The master said, on this: 'He toils with success, but does not boast of it; he achieves merit, but takes no virtue to himself from it. This is the height of generous goodness, and speaks of the man who, with great merit, yet places himself below others. He wishes his virtue to be more and more complete, and his intercourse with others to be more and more respectful; he who is so humble, carrying his respectfulness to the utmost, will be able to preserve himself in his position.'

VIII - 9
Hexagram 1: Ch'ien - Creative Principle, top-most nine:
'The dragon beyond his proper haunts; there will be occasion for repentance'.

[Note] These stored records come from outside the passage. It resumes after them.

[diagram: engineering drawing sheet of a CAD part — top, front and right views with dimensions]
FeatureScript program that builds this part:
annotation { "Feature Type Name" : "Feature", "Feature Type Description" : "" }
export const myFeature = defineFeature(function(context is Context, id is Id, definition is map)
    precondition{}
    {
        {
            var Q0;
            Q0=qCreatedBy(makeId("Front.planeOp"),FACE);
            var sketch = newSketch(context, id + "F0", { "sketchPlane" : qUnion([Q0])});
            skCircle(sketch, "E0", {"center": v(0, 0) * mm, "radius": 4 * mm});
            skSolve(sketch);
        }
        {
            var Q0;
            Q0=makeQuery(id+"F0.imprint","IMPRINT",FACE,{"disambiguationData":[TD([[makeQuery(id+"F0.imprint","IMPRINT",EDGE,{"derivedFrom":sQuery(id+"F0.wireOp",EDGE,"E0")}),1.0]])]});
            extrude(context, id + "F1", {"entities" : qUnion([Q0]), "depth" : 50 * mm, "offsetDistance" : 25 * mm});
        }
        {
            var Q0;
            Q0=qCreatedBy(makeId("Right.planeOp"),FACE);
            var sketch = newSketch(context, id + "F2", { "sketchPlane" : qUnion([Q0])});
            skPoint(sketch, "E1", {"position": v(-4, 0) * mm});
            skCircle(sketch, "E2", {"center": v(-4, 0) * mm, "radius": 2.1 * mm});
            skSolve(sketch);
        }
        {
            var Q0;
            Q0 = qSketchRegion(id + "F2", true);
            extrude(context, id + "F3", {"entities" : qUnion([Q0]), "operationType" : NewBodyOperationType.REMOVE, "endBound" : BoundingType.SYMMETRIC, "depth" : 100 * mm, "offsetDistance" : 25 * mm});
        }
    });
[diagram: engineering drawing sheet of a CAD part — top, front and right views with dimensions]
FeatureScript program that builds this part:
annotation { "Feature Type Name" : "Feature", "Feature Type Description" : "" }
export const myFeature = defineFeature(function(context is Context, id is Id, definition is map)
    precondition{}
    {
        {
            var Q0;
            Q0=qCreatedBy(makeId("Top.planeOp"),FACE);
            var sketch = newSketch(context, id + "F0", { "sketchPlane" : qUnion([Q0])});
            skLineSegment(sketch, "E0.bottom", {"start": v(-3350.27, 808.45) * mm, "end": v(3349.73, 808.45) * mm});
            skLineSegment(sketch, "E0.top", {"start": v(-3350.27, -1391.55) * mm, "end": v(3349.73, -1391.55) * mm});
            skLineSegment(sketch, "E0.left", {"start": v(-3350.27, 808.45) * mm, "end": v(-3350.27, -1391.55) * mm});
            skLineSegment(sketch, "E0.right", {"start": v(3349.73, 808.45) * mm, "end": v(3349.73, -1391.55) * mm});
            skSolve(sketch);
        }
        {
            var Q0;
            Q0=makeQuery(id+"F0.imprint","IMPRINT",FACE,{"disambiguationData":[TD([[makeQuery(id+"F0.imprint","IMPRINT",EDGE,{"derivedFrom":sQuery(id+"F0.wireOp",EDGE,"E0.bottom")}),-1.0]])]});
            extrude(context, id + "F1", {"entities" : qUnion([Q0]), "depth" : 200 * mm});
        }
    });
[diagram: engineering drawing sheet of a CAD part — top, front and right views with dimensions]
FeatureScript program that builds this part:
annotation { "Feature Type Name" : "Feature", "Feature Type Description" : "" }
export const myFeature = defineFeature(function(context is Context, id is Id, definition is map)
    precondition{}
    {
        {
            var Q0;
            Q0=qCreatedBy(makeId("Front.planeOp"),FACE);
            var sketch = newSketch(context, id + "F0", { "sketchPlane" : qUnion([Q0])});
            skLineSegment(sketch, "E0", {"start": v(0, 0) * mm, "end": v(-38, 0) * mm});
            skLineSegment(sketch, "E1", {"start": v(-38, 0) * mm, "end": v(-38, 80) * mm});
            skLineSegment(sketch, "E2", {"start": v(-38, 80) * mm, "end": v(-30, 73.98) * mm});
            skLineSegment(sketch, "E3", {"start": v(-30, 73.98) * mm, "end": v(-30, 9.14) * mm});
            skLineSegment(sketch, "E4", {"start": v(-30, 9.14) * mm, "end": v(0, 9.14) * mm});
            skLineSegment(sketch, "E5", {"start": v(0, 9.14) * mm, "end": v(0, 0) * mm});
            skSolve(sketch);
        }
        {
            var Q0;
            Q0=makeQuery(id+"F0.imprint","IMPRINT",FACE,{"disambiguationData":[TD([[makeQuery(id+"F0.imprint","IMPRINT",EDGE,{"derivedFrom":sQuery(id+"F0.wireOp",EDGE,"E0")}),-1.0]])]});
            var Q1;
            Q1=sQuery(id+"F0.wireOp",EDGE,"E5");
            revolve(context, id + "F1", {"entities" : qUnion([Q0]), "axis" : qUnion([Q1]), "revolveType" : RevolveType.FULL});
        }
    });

The master said, on this: 'He is noble, but is not in his correct place; he is on high, but there are no people to acknowledge him; there is a man of virtue and ability below, but he will not assist him. Hence whatever movement he may make will give occasion for repentance.'

VIII - 10
Hexagram 60: - Restraint, bottom nine:
Chien 'He does not quit the courtyard before his door; there will be no occasion for blame'.

The master said, on this: 'Where disorder arises, it will be found that speech was the stepping-stone to it. If a ruler does not keep secret his deliberations with his minister, he will lose that minister. If a minister does not keep secret his deliberations with his ruler, he will lose his life. If important matters in the germ be not kept secret, that will be injurious to their accomplishment. Therefore the superior man is careful to maintain secrecy, and does not allow himself to speak'.

VIII - 11
Hexagram 40: Hsieh - Deliverance, six in the third place:
'Showing a porter with his burden, yet riding in a carriage. He will only tempt robbers to attack him. However firm and correct he may try to be, there will be cause for regret'.

The master said: 'The makers of the I may be said to have known the philosophy of robbery. The I says: 'Here is a burden-bearer, and yet rides in a carriage, thereby exciting robbers to attack him'. Burden-bearing is the business of a small man. A carriage is the vehicle of a gentleman. When a small man rides in the vehicle of a gentleman, robbers will think of taking it from him. Insolent to those above him, and oppressive to those below, robbers will wish to attack him. Careless laying up of things excites to robbery as a woman's adorning herself excites to lust. What the I says about the burden-bearer's riding a carriage, and exciting robbers to attack him, shows how robbery is called out'.